* ‘Шестидесятыми годами’, как известно, принято считать период с 1855 до 1865 года.
Наряду с интеллигентами-разночинцами, занимавшими историческую авансцену в эту эпоху, бодро смотревшими в даль будущего, учинявшими о победоносном ходе прогрессивного развития, свято веровавшими в свои собственные силы, создавшими теорию критически мыслящей личности, властной распоряжаться судьбами истории, начало громко заявлять о своем существовании новое поколение интеллигенции.
Новые интеллигенты вышли из несколько иных общественных слоев, чем разночинцы-‘шестидесятники’: они более принадлежали ‘народу’, они были воспитаны в среде, которая более чувствовала па себе тяготу общественных отношений дореформенной России. Они внесли в ‘разночинскую культуру’ целый ряд поправок. Бодрому миросозерцанию они противопоставили пессимистические взгляды. Теория планомерного исторического развития была ими поколеблена. Они склонны были веровать в стихийность хода истории. Они не могли исповедовать догмат критически мыслящей личности, потому что отказались признавать за интеллигенцией силы, необходимые для ‘руководительства’ историей, потому что не знали цельной гармонически развитой личности, потому что их ‘я’ было убито в них жизнью.
Типичнейшим и талантливейшим выразителем взглядов новой интеллигенции явился Глеб Успенский.
Он выступил на литературное поприще, — как он выражается, — не имея ‘прошлого’, душевно измученный и усталый.

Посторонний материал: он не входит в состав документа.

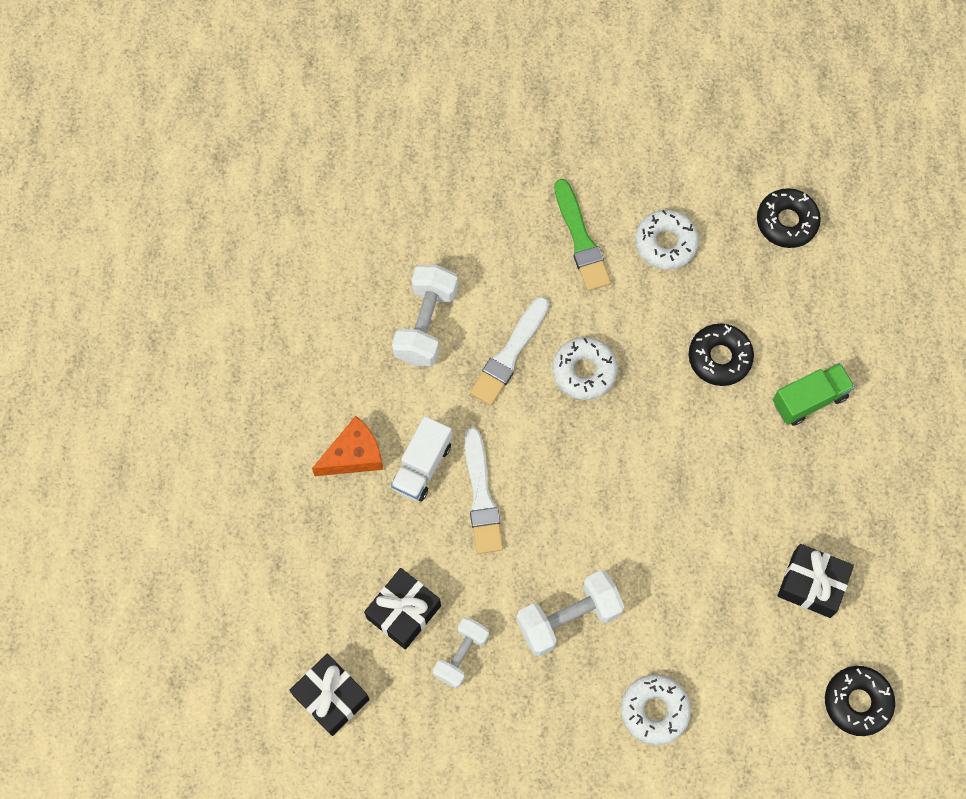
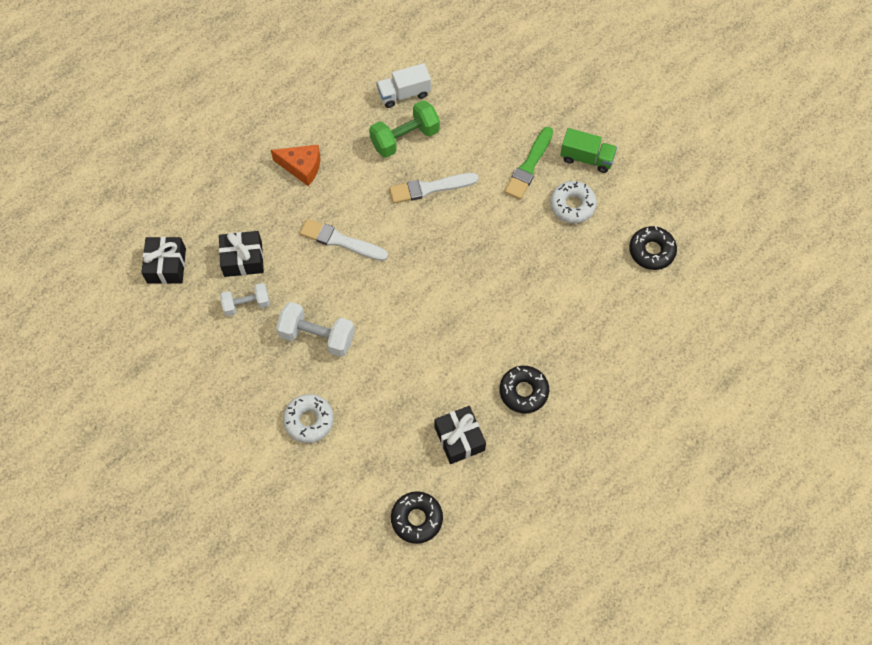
camera: 45 degrees right, 5 degrees down
(422, 466) = (328, 201): white truck -> white truck (404, 94)
(426, 324) = (405, 138): white dumbbell -> green dumbbell
(481, 496) = (340, 241): white brush -> white brush turned 75 degrees clockwise
(584, 371) = (458, 229): white donut -> none
(719, 358) = (537, 285): black donut -> black donut (523, 391)
(809, 400) = (563, 348): green truck -> green truck (586, 158)

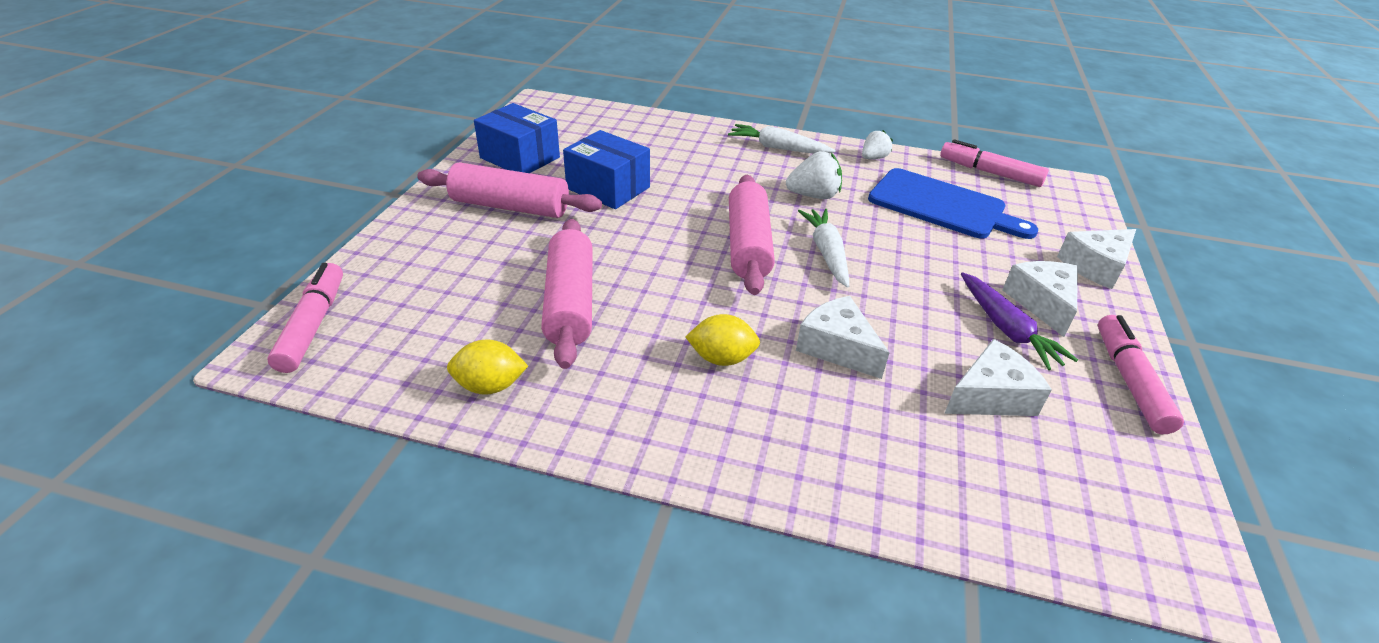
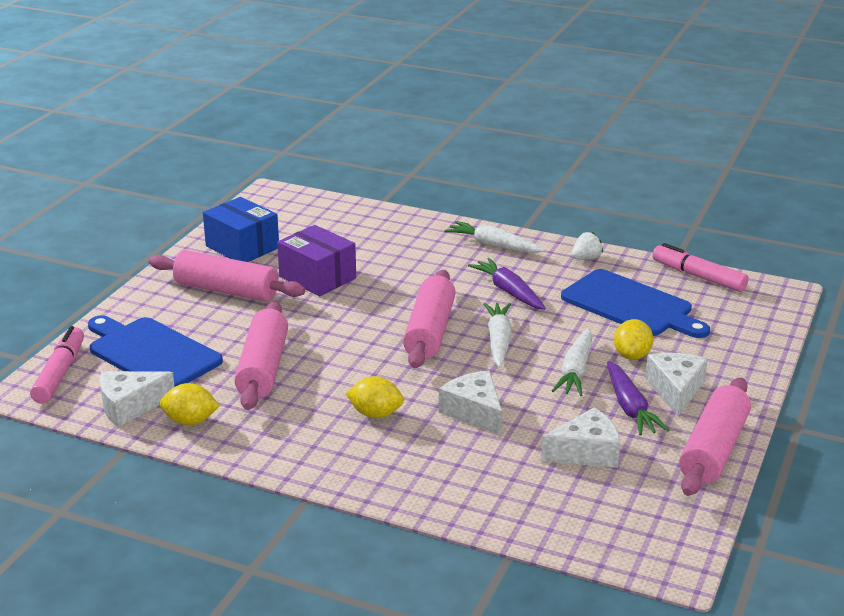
camera: 10 degrees right, 10 degrees down
(430, 290) = (151, 353): none -> blue cutting board
(608, 188) = (317, 277): blue box -> purple box
(813, 196) = (509, 292): white strawberry -> purple carrot
(925, 285) = (575, 371): none -> white carrot
(973, 263) = (632, 355): none -> yellow lemon
(1095, 266) = (747, 364): white cheese -> white cheese (130, 406)
(1129, 381) = (713, 450): pink marker -> pink rolling pin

‘Вся моя личная жизнь, — сообщает он в своей автобиографии, — вся обстановка моей личной жизни до двадцати лет отделяла меня от жизни белого света на неизмеряемое расстояние. Я помню, что я плакал беспрестанно, но не знал, отчего это происходит. Не помню, чтобы до двадцати лет сердце у меня было когда-нибудь на месте. Вот почему, когда настал шестьдесят первый год, взять с собой ‘в дальнюю дорогу’ что-нибудь из моего прошлого было решительно невозможно — ровно ничего, ни капельки, напротив, чтобы жить хоть как-нибудь, надо было непременно, до последней капли забыть все это прошлое, истребить в себе все внедренные им качества. Нужно было еще перетерпеть все то разорение невольной неправды, среди которой пришлось жить мне в годы детские и юношеские’…
Среда, окружавшая его детские и юношеские годы, — это ‘Растеряева улица’, это мир людей беспомощных, безвольных, неспособных не только пролагать себе дорогу к новой жизни, идти навстречу ‘новым требованиям времени’, но даже и ‘смотреть вперед’.
Жизнь в подобной среде и наблюдения над этой средой, естественно, не могли не ‘сообщить, глубоко безотрадного колорита его миросозерцанию’. ‘Истребляя в себе прошлое, стараясь избавиться от впечатлений детских и юношеских лет, он, тем не менее, не мог совершенно выйти из-под власти этих впечатлений’. ‘Растеряева улица’ — первый источник его пессимизма, Он постоянно возвращался к этим впечатлениям, он постоянно воспроизводил их в своих очерках. ‘С точки зрения пессимизма, навеянного ‘Растеряевой улицей’, он подходил к различным явлениям ‘новой’ жизни. Образы ‘растеряевой’ жизпи, ‘растеряев-ских’ обывателей, как он указывает в своих произведениях, постоянно мелькали перед ним, хотя он и говорил, что ‘от прошлого нельзя и не надо и невозможно оставить в себе самомалейшее воспоминание’.
Что же дарили ему впечатления ‘Растеряевой улицы’?
‘Растеряева улица’ — это царство совершенно застывших общественных и экономических форм жизни. Это царство совершенно бесцельного существования.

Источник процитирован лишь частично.